Passage provided |
──────────

# It took me like three hours to finish the shading on your upper lip



## Jeff




----------



## Jeff

napoleon's top ten ways to tell your not the most popular kid in school-http://www.youtube.com/watch?v=Tfpha8wszjw


----------



## Jeff




----------



## chanda95

Another top notch piece!!! This is incredible!


----------



## Jeff

thx chanda- Pedro offers you his protection.


----------



## PencilMeIn

I love it!!


----------



## Jeff

Thanks PMI- you have serious pencil and numbchuck skills.
(you guys are only enabling my Napoleon Dynamite quote lobe, I hope youre happy, GOSH!)


----------



## Jeff

I ate tater tots while I did the last bit of hair.


----------



## PencilMeIn

Jeff, I don't even have words to describe how much I like this. The texture in the hair is phenomenal!


----------



## shutch00

Nice! Was this done with a #2 pencil only? And on canvas like the George C. pic?


----------



## Jeff

Thanks Pencil- shutch00, yep #2 pencil on canvas board. 16x20.

I caught you a delicious bass.


next is snoop dogg.


----------



## DonH

Jeff, normally I would say that tater tots and hair don't mix, but forget that. Marvelous drawing!


----------



## chanda95

Another friggen AWESOME piece. Can't wait to see your drawing of the snoop!


----------



## Sean

Ok Jeff, I say you can quit you day job now 

Had to see the clip, don't get around much. You captured the boy to a nats-ass. Perfection plus.


----------

──────────

Work instruction 1 | Rewrite the entries from their first line through the line containing "16: (642, 698)", swapping "zero-indexed" for "0-indexed" and leaving everything else unchanged.

──────────

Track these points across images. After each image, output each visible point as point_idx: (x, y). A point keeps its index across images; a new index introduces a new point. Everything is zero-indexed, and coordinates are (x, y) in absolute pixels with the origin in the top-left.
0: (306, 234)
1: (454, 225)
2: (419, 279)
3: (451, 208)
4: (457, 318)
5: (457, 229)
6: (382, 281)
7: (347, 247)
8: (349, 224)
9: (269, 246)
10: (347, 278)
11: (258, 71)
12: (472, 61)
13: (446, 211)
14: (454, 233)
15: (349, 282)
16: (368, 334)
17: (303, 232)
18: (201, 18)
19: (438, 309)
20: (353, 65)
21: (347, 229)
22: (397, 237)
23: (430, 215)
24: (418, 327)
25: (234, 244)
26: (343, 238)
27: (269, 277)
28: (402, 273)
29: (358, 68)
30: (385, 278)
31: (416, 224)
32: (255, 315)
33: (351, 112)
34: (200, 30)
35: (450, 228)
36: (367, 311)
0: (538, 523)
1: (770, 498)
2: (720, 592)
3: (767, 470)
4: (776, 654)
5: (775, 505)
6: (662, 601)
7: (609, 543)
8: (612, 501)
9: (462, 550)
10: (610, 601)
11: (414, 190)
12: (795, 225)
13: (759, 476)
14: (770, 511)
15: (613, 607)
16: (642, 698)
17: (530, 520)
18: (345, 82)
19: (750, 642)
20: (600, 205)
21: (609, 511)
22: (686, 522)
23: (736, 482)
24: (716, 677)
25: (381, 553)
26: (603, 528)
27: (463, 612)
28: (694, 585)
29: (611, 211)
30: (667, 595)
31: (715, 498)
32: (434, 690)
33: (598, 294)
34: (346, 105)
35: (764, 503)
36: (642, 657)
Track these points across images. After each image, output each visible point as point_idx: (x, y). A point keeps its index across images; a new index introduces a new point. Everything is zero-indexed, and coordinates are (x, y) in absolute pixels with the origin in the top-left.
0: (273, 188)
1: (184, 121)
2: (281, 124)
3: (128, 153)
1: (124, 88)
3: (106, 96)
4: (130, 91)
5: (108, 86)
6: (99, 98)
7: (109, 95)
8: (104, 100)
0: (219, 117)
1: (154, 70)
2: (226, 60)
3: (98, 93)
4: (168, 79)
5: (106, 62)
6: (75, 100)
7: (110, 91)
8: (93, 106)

──────────

Work instruction 2 | In the forum thread, what tool, surface, and size does Jeff give for the drawing?

Answer section 1 |
Track these points across images. After each image, output each visible point as point_idx: (x, y). A point keeps its index across images; a new index introduces a new point. Everything is 0-indexed, and coordinates are (x, y) in absolute pixels with the origin in the top-left.
0: (306, 234)
1: (454, 225)
2: (419, 279)
3: (451, 208)
4: (457, 318)
5: (457, 229)
6: (382, 281)
7: (347, 247)
8: (349, 224)
9: (269, 246)
10: (347, 278)
11: (258, 71)
12: (472, 61)
13: (446, 211)
14: (454, 233)
15: (349, 282)
16: (368, 334)
17: (303, 232)
18: (201, 18)
19: (438, 309)
20: (353, 65)
21: (347, 229)
22: (397, 237)
23: (430, 215)
24: (418, 327)
25: (234, 244)
26: (343, 238)
27: (269, 277)
28: (402, 273)
29: (358, 68)
30: (385, 278)
31: (416, 224)
32: (255, 315)
33: (351, 112)
34: (200, 30)
35: (450, 228)
36: (367, 311)
0: (538, 523)
1: (770, 498)
2: (720, 592)
3: (767, 470)
4: (776, 654)
5: (775, 505)
6: (662, 601)
7: (609, 543)
8: (612, 501)
9: (462, 550)
10: (610, 601)
11: (414, 190)
12: (795, 225)
13: (759, 476)
14: (770, 511)
15: (613, 607)
16: (642, 698)

Answer section 2 | A #2 pencil on canvas board, 16x20.